For being a core city, stabilized cap rates are usually attractive, likely due to the tax risk. The last assessment was a disaster for commercial real estate there, given this is a new reassessment year would you still invest there this year? Unless the city officials are wildly delusional you would assume there would be a decrease, or shift it to residential owners which may stabilize the commercial market.
DuPage and Lake County, yes......Cook County...... wouldn't touch it for awhile, especially with the current mayor. Total clown.
Wouldn't touch Cook county with 50 mile pole.
Assuming that Cook County wont act completely delusional is the first problem
Yes, but I would need a cap rate 150bp above market. Population loss + tax risk + winter being hell on your building + smaller institutional buyer pool are reasons to be extra selective, not to blanket pass on the third largest city in the country.
Curious why there is greater tax risk. Not withstanding the recent tax issues, I could see other states taking a similar stance. Are Chicago people just more tax crazy than say, California?
We won’t invest in Chicago for this reason. Just trying to figure out “why Chicago”.
For now, and what hasn't changed, in California your taxes are only reassessed (for simplicity) on a sale, and increase a small amount each year so it is very easy to underwrite. From my limited understanding Chicago re-determines how they reassess buildings every 3 years, and in 2021 there was a huge jump (like 30%+) in taxes due to the reassessment as they believed property values had gone up from the previous three years. Now I would have a hard time believing they could make the same assessment.

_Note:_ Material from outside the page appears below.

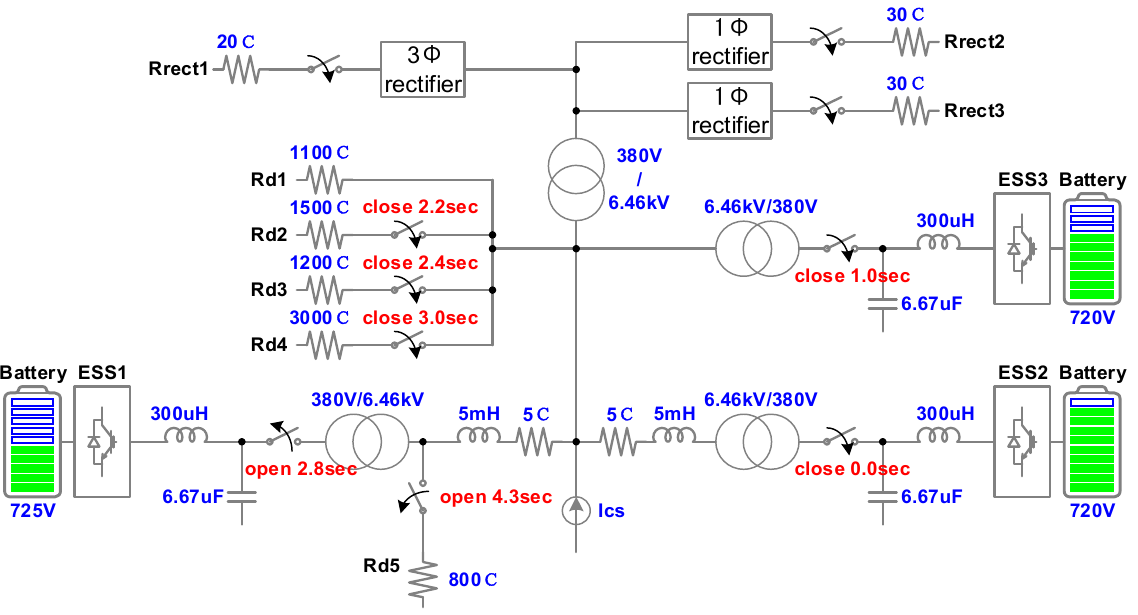
Figure 6. MG circuit for the proposed control method simulation.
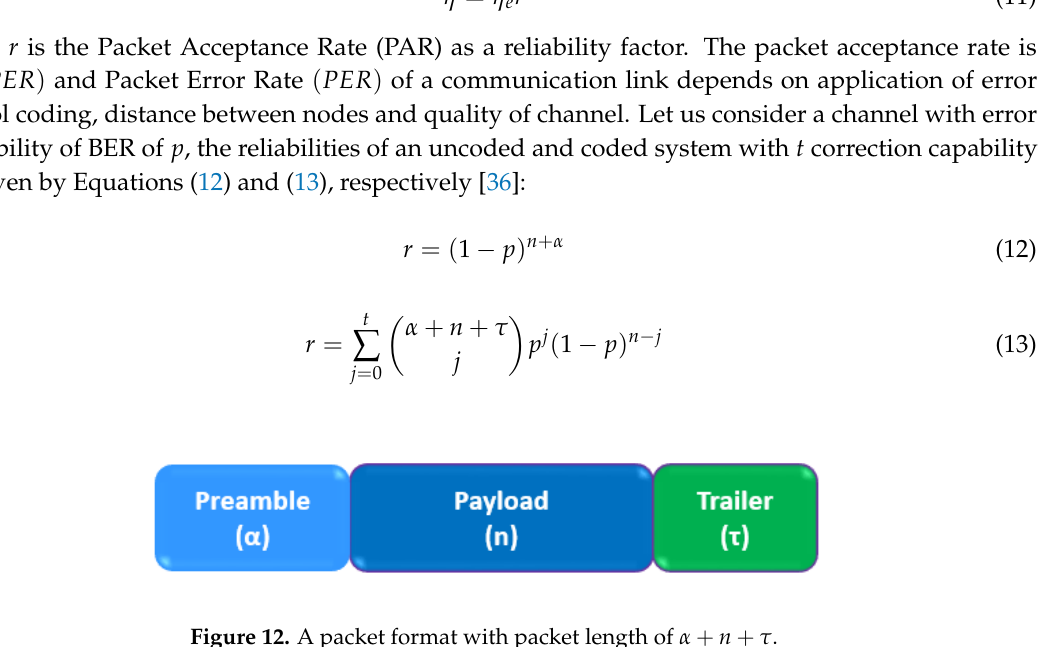
Figure 12. A packet format with packet length of α + n + τ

Correct, and the city's/county's/state's fiscal situation is so far underwater that there really is no upper limit to high how taxes could go. And, increasingly, the political winds are pushing more of the tax burden on to commercial properties and away from residential (ie, voters).
Chicago is a wonderful place and will continue to be the capital of the Midwest. Population loss isn't really relevant to commercial real estate, since the places that are actually losing people are places none of us would ever want to invest. Downtown is still growing quickly and will continue to grab a lot of talent coming out of Big10 universities.
But the tax/fiscal situation is very very FUBAR.
Cook County taxes are a motherfucker...
Everyone I know is getting out of Chicago, just read a retail report the top retail street there is down 26% YOY and on the hospitality side the politics make it not feasible. Values have dropped dramatically, would avoid.
They’re turning successful hotels into illegal immigrant shelters. Tells you all you need to know.